Несмотря на все их внешнее несходство, они быстро подружились, потому что в некоторых важных своих чертах были похожи. Оба были художниками не по выбору или наклонностям, а по необъяснимому влечению. Доминик живописал словами, Паркер делал это красками, и оба они подходили к своему искусству с одинаково высокими стандартами, работали самоотверженно, вкладывая в работу все свое мастерство. Более того, хотя Паркеру было легче заводить друзей, оба придавали огромное значение дружбе и лелеяли ее.
Они познакомились шесть лет назад, когда Паркер на полтора года приехал в Орегон в поисках новой натуры для серии ландшафтов, – он писал их в своем уникальном стиле, успешно сочетая супрареализм с сюрреалистическими мотивами. Находясь в Орегоне, он подписал контракт с университетом Портленда на одну лекцию в месяц. Доминик работал в том же университете на кафедре английского языка.
Сейчас Паркер сидел, ссутулившись над столом, жевал начос, с которых капали сыр, соус гуакамоле и сметана.

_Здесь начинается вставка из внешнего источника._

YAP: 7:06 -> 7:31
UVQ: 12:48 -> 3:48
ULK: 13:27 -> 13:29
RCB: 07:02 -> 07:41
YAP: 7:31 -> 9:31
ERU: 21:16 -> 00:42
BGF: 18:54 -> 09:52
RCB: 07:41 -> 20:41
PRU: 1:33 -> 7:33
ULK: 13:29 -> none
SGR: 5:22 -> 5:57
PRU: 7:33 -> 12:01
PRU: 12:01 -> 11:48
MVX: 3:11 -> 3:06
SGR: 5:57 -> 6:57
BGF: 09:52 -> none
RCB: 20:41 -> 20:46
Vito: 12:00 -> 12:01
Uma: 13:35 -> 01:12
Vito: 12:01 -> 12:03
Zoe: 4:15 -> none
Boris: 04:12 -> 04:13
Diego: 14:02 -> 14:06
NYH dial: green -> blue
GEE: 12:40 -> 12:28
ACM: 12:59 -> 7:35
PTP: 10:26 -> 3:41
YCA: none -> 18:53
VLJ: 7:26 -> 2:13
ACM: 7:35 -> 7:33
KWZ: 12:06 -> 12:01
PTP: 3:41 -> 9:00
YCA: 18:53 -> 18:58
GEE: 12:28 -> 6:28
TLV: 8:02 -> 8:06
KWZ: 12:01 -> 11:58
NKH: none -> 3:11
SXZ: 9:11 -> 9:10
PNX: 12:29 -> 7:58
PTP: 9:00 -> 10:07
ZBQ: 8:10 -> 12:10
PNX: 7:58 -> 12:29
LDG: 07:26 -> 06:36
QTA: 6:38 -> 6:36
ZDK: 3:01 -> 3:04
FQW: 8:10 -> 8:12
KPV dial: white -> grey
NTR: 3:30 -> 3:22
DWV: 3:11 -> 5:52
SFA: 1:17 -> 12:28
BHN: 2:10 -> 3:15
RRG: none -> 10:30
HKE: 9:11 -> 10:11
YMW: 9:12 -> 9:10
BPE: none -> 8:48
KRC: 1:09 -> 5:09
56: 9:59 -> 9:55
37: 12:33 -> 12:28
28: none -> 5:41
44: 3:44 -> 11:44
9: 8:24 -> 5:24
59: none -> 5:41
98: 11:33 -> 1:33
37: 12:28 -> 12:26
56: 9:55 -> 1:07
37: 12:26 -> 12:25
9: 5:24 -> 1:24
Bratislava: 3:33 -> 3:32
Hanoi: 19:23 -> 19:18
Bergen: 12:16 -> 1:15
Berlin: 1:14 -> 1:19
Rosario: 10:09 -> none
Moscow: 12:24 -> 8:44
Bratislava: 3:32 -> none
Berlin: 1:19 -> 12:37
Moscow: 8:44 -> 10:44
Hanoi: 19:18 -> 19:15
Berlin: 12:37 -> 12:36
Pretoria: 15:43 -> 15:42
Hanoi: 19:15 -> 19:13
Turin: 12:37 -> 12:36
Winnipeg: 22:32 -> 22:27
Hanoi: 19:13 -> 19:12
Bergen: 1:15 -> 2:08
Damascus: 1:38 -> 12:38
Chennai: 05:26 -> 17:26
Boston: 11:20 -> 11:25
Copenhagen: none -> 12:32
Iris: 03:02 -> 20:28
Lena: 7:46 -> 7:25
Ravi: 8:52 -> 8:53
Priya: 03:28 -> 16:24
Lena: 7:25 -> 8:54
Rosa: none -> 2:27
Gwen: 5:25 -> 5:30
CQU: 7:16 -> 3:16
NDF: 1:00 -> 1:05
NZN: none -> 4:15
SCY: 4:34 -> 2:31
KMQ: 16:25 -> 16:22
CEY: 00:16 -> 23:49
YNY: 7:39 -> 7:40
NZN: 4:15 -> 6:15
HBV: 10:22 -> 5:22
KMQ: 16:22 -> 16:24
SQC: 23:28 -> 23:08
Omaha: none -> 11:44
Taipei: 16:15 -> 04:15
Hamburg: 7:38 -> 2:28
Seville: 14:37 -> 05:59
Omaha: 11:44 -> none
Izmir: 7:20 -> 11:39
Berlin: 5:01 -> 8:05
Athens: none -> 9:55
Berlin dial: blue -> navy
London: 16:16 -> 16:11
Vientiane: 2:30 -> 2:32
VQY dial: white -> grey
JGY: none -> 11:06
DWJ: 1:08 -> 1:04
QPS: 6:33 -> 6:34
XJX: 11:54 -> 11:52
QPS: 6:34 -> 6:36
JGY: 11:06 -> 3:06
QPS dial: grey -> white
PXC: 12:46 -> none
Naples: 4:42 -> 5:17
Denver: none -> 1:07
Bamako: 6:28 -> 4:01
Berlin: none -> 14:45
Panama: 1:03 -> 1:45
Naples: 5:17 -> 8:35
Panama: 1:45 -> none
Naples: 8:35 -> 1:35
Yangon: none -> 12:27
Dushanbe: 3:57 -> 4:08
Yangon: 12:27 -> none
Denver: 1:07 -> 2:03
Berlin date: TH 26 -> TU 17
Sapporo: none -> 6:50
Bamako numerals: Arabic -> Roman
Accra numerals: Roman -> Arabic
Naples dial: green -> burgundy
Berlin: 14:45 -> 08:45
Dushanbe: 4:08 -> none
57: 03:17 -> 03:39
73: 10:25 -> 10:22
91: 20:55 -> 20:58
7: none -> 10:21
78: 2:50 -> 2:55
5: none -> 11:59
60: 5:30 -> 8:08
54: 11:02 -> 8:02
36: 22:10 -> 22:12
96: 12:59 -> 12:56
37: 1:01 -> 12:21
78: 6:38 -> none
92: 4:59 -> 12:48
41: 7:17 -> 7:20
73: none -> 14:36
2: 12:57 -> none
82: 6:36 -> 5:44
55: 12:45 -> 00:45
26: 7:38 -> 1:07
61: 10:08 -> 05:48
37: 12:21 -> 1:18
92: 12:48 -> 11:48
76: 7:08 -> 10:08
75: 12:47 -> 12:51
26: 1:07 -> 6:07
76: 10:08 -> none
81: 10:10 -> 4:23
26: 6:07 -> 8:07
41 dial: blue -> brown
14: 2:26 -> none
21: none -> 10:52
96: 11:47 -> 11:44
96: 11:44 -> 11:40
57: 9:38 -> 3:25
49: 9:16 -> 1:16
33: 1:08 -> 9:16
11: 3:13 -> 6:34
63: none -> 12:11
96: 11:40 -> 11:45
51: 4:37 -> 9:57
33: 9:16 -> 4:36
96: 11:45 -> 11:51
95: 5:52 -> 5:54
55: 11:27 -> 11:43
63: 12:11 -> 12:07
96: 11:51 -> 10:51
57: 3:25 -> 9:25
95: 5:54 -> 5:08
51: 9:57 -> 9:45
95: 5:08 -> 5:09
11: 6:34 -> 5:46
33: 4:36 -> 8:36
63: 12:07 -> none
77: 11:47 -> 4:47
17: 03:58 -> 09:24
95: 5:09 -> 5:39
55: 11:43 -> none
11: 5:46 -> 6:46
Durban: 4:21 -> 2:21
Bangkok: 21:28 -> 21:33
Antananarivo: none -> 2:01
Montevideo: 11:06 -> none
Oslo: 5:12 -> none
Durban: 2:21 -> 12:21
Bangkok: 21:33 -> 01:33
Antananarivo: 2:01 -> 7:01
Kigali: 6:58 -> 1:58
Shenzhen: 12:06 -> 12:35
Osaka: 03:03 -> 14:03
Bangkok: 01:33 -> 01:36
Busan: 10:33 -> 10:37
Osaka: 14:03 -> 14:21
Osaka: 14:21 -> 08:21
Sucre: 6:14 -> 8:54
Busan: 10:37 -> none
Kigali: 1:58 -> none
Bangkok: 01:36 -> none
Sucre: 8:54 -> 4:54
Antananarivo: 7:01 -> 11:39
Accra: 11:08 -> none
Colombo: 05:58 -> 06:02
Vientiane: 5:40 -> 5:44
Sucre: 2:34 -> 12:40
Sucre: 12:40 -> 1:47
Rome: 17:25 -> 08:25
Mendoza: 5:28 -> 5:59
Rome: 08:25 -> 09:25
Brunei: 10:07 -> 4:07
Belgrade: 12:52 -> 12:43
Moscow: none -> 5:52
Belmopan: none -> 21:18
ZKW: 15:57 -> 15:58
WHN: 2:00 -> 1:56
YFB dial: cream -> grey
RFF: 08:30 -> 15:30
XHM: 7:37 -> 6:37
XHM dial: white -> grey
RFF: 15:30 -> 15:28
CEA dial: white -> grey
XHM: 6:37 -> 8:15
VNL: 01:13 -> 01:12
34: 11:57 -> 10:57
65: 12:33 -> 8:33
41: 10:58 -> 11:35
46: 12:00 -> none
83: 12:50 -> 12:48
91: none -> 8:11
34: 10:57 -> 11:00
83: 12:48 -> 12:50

Доминик потягивал «Негра модело» и рассказывал о своих бессознательных ночных приключениях. Говорил он тихо, хотя в такой предосторожности, вероятно, не было нужды – другие клиенты громко болтали друг с другом. К начос он не притронулся. Сегодня утром он в четвертый раз проснулся за отопительным котлом в гараже, объятый ничем не объяснимым ужасом. Постоянная неспособность контролировать себя лишила его присутствия духа и аппетита. К моменту окончания своего рассказа он выпил только половину банки: даже пряное темное мексиканское пиво казалось ему в этот день пресным и несвежим.
Паркер же успел опрокинуть три двойные «маргариты» и заказать четвертую. Но алкоголь ничуть не притупил его внимания.
– Господи Исусе, дружище, почему ты не сказал мне об этом раньше, несколько недель назад?
– Я чувствовал себя… глуповато.
– Ерунда! Чушь собачья! – гнул свое художник, отчаянно жестикулируя громадной рукой, но говоря при этом тихо.
Официант-мексиканец, уменьшенная копия Уэйна Ньютона[10], принес Паркеру «маргариту» и спросил, не хотят ли они заказать ланч.
– Нет-нет, воскресный ланч – повод выпить слишком много «маргарит», а мне до «слишком много» еще ох как далеко. Какое печально-пустое препровождение времени – заказывать ланч после всего лишь четырех «маргарит»! Остаток дня будет незаполненным, мы выйдем на улицу, не зная, чем себя занять, попадем в какую-нибудь историю, привлечем внимание полиции. Господь знает что может случиться. Нет-нет. Чтобы избежать тюрьмы и сберечь репутацию, мы не должны заказывать ланч раньше трех. А пока принесите мне, пожалуйста, «маргариту». И еще порцию ваших великолепных начос. И сальсы погорячее, если у вас есть. И пива для моего друга, который себя прискорбно ограничивает.